=== Section Start ===
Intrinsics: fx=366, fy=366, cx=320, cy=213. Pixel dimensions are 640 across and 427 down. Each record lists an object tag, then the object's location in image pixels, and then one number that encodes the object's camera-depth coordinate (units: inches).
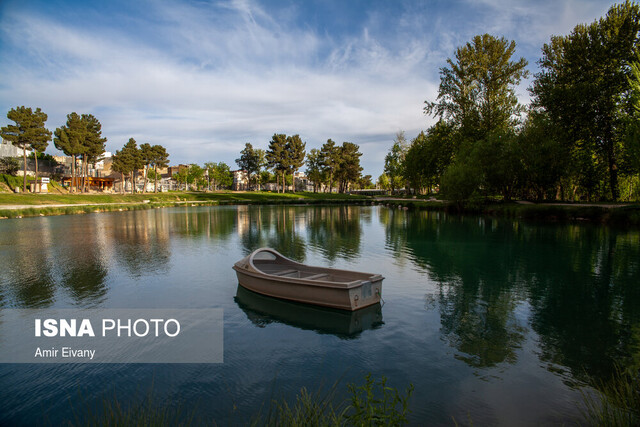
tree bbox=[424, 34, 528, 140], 2133.4
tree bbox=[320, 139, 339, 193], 4719.5
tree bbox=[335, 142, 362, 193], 4820.4
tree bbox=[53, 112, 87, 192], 2984.7
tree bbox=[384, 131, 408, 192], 3882.9
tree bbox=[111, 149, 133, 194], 3681.1
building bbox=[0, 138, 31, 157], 3705.5
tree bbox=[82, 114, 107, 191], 3139.8
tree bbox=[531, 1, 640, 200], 1589.6
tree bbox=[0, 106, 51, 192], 2605.8
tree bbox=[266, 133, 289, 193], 4320.9
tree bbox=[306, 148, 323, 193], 5104.3
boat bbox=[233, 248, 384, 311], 445.7
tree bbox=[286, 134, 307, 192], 4431.6
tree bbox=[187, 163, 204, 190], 5354.3
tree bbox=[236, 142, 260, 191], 5044.3
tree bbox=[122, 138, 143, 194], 3724.7
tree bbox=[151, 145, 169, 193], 4119.1
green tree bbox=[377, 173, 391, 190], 6222.4
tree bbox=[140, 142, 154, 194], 3971.5
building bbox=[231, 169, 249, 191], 6407.5
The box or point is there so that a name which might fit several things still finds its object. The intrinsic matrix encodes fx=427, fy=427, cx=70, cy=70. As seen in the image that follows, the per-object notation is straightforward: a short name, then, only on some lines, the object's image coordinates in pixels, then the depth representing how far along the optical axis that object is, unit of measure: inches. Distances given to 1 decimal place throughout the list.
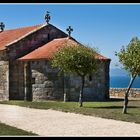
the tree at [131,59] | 890.1
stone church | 1331.2
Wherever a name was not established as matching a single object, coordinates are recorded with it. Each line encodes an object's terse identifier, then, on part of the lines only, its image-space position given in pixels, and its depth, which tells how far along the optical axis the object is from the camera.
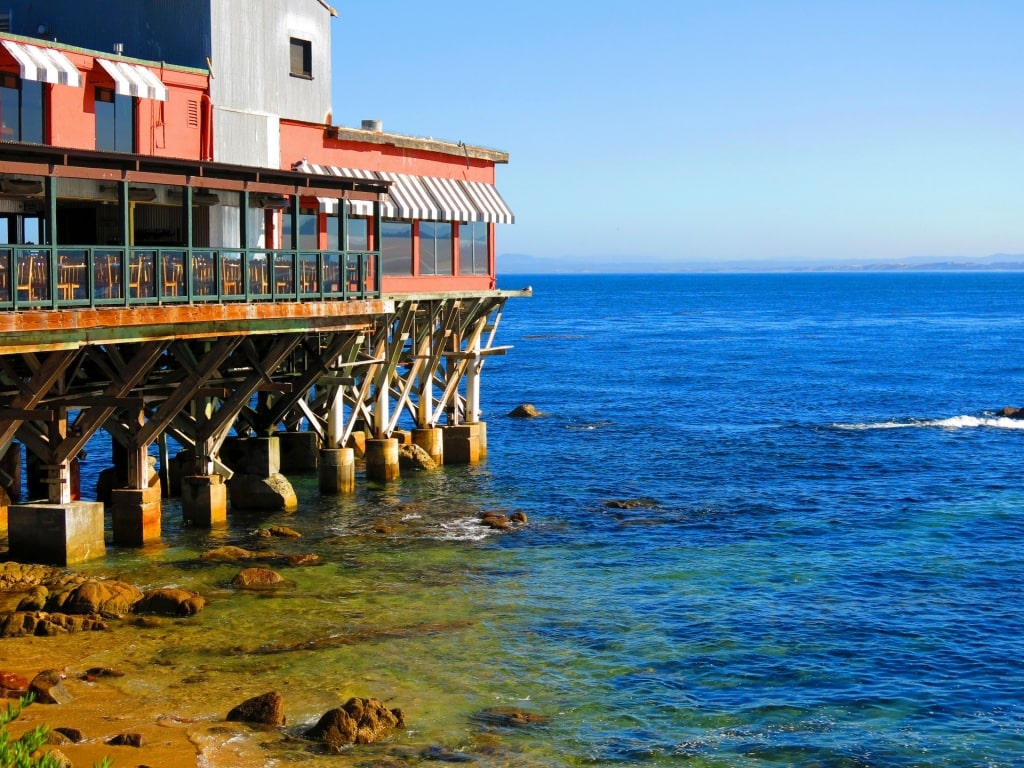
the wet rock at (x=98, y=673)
=== Section End ===
TASK STATEMENT: In the records above, take every line from the opening one through the line with "tree bbox=[424, 34, 528, 140], 2133.4" and repeat it exactly; pictures are not part of the copy.

RESULT OF THIS TASK:
Intrinsics: fx=366, fy=366, cx=320, cy=213. Pixel dimensions are 640 across and 427 down. Each record lists an object tag, then the object's location in image pixels, and then one number that encodes the object's camera-depth coordinate (units: inches).
tree bbox=[424, 34, 528, 140], 2133.4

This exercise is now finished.